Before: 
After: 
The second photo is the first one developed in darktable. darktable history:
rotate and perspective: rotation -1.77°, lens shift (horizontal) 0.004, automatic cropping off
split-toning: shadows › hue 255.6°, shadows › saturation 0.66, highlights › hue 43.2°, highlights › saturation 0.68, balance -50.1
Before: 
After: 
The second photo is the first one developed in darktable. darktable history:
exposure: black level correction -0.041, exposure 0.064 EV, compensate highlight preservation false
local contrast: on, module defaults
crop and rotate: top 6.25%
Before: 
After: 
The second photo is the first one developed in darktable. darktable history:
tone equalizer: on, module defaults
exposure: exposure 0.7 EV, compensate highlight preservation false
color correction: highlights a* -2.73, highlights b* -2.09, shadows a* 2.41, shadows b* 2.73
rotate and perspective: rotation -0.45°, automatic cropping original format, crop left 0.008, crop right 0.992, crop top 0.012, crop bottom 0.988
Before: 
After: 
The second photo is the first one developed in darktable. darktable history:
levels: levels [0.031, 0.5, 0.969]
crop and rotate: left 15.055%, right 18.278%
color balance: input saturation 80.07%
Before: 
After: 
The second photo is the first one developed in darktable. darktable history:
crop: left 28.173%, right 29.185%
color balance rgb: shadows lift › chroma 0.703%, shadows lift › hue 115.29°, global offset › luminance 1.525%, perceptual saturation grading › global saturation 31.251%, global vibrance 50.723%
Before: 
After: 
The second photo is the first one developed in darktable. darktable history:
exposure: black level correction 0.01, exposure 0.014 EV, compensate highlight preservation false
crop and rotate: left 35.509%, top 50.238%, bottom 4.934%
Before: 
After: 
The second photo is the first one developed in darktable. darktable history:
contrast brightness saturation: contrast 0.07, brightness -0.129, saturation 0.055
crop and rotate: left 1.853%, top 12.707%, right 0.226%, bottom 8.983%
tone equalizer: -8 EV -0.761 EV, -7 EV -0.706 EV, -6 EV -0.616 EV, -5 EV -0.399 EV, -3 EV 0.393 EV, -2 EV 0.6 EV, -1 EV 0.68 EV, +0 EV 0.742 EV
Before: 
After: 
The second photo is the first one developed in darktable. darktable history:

## Task to carry out
Return, without any change, every line from the start of the records up to and including the line that contains "split-toning: shadows ›".

## Response for this exercise
Before: 
After: 
The second photo is the first one developed in darktable. darktable history:
rotate and perspective: rotation -1.77°, lens shift (horizontal) 0.004, automatic cropping off
split-toning: shadows › hue 255.6°, shadows › saturation 0.66, highlights › hue 43.2°, highlights › saturation 0.68, balance -50.1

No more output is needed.